Nos últimos dias em que, ao lado do marido, teve que posar para Thomas Gainsborough para este poder, finalmente, concluir o quadro que celebrou o casamento do casal, Mrs. Andrews, já não suportava mais aquela rígida verticalidade, a rigidez do pescoço.
Durante o processo em que o pintor inglês ia pintando o quadro que lhe permitiu gravar com letras de oiro o seu nome na história da pintura, Mrs Andrews, sempre que podia, virava-se para trás ou sorria para o pintor mas de imediata era convidada a regressar à sua hirta e formal pose de senhora casada com o respeitado Mr. Andrews.
Porém, alguns dias depois do quadro estar concluído, e aproveitando uma saída do marido para fechar um negócio numa localidade a 35 milhas da sua propriedade, Mrs Andrews não resistiu ao apelo do imenso paraíso bucólico para o qual, devido à rigidez protocolar do retrato, o seu olhar estava impedido de se virar.
O que nós vemos no segundo quadro, pintado por Corot e enigmaticamente intitulado La Toilette, é a satisfação de um enorme desejo que, lentamente, foi secretamente crescendo no peito de Mrs Andrews durante os difíceis dias ao lado do marido. Falou com uma das criadas em quem tinha mais confiança e com a sua amiga mais íntima e partiram para a floresta a fim de materializar o seu devaneio.
Do lado direito, ao fundo, vemos Lisa, a sua grande amiga, lendo as Metamorfoses de Ovídio mas sem deixar de vigiar o caminho e de estar atenta a todos os pequenos sinais que possam trazer perturbação à tranquilidade do momento.

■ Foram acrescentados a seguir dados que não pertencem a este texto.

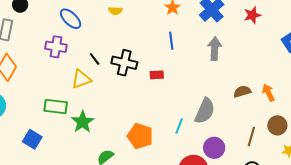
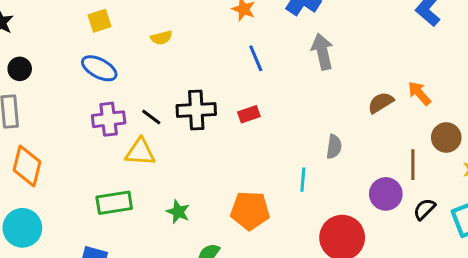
purple cross: (56, 47) -> (109, 119), moved
yellow triangle: (81, 79) -> (140, 152), turned 40
gray semicircle: (205, 111) -> (334, 147), size x0.6
green star: (83, 122) -> (178, 212), moved, size x0.7
purple circle: (214, 148) -> (386, 194), moved

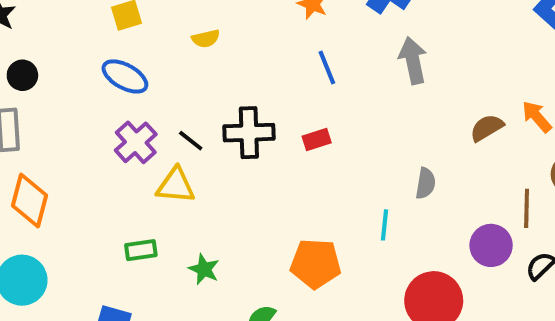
purple cross: (109, 119) -> (136, 142), turned -36
green rectangle: (114, 203) -> (141, 250), size x0.7
green star: (178, 212) -> (204, 269), moved

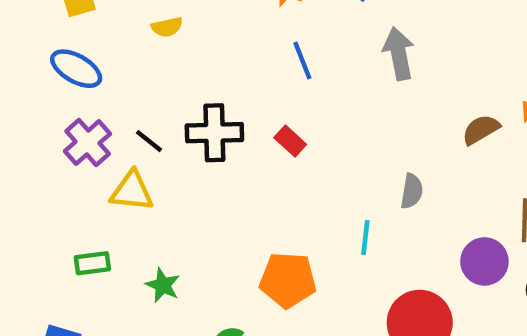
red rectangle: (317, 139) -> (290, 141), turned 60

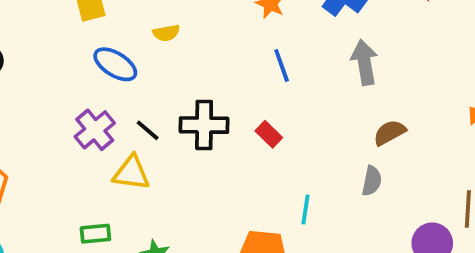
blue ellipse: (76, 69) -> (115, 64), moved
brown semicircle: (481, 130) -> (390, 133), moved
cyan line: (365, 237) -> (306, 209), moved

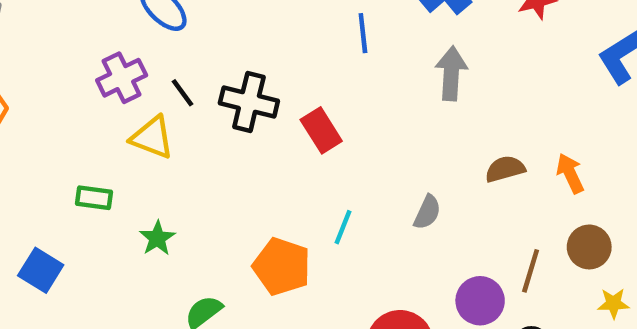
blue line: (282, 65) -> (363, 33), moved
brown semicircle: (390, 133) -> (505, 169), moved
red rectangle: (269, 134) -> (321, 130), size x1.4

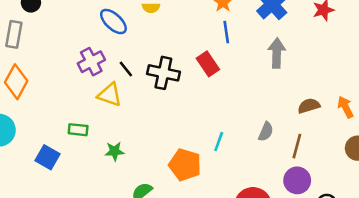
red rectangle: (321, 130) -> (208, 64), moved
green star: (157, 238) -> (114, 151), turned 30
blue square: (41, 270) -> (48, 157), moved
brown line: (531, 271) -> (297, 146), moved

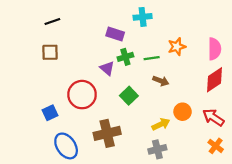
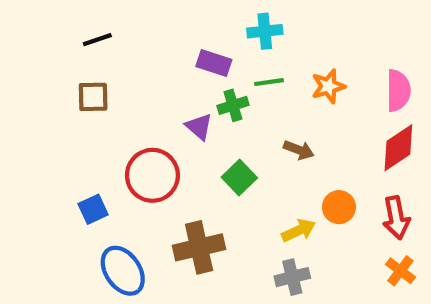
green line: (152, 58) -> (269, 82), moved
red arrow: (213, 117) -> (396, 218), turned -135

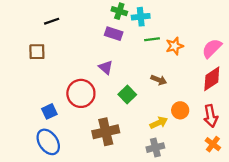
green line: (269, 82) -> (152, 39), moved
pink semicircle: (398, 91) -> (212, 48), turned -135
brown square: (93, 97) -> (37, 52), moved
green cross: (233, 105) -> (119, 11), moved, turned 35
blue ellipse: (123, 271) -> (48, 142), moved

Na parte central, temos então Mrs. Andrews sendo composta por Sarah, a sua fiel criada. Sem os sapatinhos que tanto lhe apertavam os pés enquanto posava, sem aquelas roupas desconfortáveis que a impediam de se concentrar no primaveril chilreado dos pássaros, sem o marido a seu lado sempre a repreendê-la.
O que faz então ali Mrs Andrews? Talvez ingenuamente, mas fruto das suas leituras que, como a Quixote, a fizeram viajar para os territórios mais longínquos da imaginação, Mrs Andrews aguarda a chegada de dois ou três faunos com os quais possa beber e dançar como se, de repente, se transformasse numa ninfa da Renascença. Por isso quer estar bonita, precisa de estar bonita, tendo que encontrar na sua natureza a mesma identidade espontânea que, estando perdida no mundo dos homens, se mantém viva e fresca no mundo dos faunos.
Infelizmente, não acredito que os faunos tenham aparecido. Mas quero acreditar que, ter simplesmente passado aquela tarde sem os seus sapatinhos bem dentro da floresta à qual, durante tantos dias, teve que virar as costas enquanto era retratada ao lado de Mr Andrews, já terá valido a pena.